= Raw records =
::::

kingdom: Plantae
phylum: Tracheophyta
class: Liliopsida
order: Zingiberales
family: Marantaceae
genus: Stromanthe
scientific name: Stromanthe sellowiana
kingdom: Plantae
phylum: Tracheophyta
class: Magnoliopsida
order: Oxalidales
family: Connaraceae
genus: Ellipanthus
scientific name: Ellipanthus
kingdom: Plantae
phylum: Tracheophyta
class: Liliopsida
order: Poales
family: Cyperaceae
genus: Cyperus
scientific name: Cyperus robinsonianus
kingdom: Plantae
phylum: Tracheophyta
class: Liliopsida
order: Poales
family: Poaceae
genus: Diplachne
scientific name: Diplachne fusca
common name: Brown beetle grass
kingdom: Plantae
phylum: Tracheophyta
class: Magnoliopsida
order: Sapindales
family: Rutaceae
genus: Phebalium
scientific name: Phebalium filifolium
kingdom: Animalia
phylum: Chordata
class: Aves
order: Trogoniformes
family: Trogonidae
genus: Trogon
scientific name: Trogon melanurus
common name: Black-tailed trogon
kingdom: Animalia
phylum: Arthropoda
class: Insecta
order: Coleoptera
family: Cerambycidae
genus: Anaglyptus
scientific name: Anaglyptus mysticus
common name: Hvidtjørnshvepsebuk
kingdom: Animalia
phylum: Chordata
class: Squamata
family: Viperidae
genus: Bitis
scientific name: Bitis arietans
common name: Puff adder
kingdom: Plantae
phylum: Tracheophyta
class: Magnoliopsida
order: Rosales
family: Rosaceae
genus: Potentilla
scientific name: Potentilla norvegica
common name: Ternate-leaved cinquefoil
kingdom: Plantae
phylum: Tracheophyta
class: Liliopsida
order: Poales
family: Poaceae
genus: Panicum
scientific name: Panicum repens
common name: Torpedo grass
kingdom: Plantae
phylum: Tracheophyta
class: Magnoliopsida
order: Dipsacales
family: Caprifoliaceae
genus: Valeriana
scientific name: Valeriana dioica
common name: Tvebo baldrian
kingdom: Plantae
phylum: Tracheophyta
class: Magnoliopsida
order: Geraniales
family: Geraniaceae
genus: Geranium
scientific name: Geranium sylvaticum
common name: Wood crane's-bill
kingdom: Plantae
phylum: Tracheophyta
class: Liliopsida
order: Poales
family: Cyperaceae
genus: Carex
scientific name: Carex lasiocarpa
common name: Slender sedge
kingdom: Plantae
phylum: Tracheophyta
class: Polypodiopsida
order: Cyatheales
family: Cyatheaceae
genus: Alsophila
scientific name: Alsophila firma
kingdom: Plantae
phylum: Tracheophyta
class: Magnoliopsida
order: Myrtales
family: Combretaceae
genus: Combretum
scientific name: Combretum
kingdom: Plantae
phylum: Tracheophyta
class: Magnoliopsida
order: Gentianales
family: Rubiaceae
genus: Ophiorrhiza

::::

= Required work =
Please reproduce every line of the rows above without any change, in the same order.

= Final result =
kingdom: Plantae
phylum: Tracheophyta
class: Liliopsida
order: Zingiberales
family: Marantaceae
genus: Stromanthe
scientific name: Stromanthe sellowiana
kingdom: Plantae
phylum: Tracheophyta
class: Magnoliopsida
order: Oxalidales
family: Connaraceae
genus: Ellipanthus
scientific name: Ellipanthus
kingdom: Plantae
phylum: Tracheophyta
class: Liliopsida
order: Poales
family: Cyperaceae
genus: Cyperus
scientific name: Cyperus robinsonianus
kingdom: Plantae
phylum: Tracheophyta
class: Liliopsida
order: Poales
family: Poaceae
genus: Diplachne
scientific name: Diplachne fusca
common name: Brown beetle grass
kingdom: Plantae
phylum: Tracheophyta
class: Magnoliopsida
order: Sapindales
family: Rutaceae
genus: Phebalium
scientific name: Phebalium filifolium
kingdom: Animalia
phylum: Chordata
class: Aves
order: Trogoniformes
family: Trogonidae
genus: Trogon
scientific name: Trogon melanurus
common name: Black-tailed trogon
kingdom: Animalia
phylum: Arthropoda
class: Insecta
order: Coleoptera
family: Cerambycidae
genus: Anaglyptus
scientific name: Anaglyptus mysticus
common name: Hvidtjørnshvepsebuk
kingdom: Animalia
phylum: Chordata
class: Squamata
family: Viperidae
genus: Bitis
scientific name: Bitis arietans
common name: Puff adder
kingdom: Plantae
phylum: Tracheophyta
class: Magnoliopsida
order: Rosales
family: Rosaceae
genus: Potentilla
scientific name: Potentilla norvegica
common name: Ternate-leaved cinquefoil
kingdom: Plantae
phylum: Tracheophyta
class: Liliopsida
order: Poales
family: Poaceae
genus: Panicum
scientific name: Panicum repens
common name: Torpedo grass
kingdom: Plantae
phylum: Tracheophyta
class: Magnoliopsida
order: Dipsacales
family: Caprifoliaceae
genus: Valeriana
scientific name: Valeriana dioica
common name: Tvebo baldrian
kingdom: Plantae
phylum: Tracheophyta
class: Magnoliopsida
order: Geraniales
family: Geraniaceae
genus: Geranium
scientific name: Geranium sylvaticum
common name: Wood crane's-bill
kingdom: Plantae
phylum: Tracheophyta
class: Liliopsida
order: Poales
family: Cyperaceae
genus: Carex
scientific name: Carex lasiocarpa
common name: Slender sedge
kingdom: Plantae
phylum: Tracheophyta
class: Polypodiopsida
order: Cyatheales
family: Cyatheaceae
genus: Alsophila
scientific name: Alsophila firma
kingdom: Plantae
phylum: Tracheophyta
class: Magnoliopsida
order: Myrtales
family: Combretaceae
genus: Combretum
scientific name: Combretum
kingdom: Plantae
phylum: Tracheophyta
class: Magnoliopsida
order: Gentianales
family: Rubiaceae
genus: Ophiorrhiza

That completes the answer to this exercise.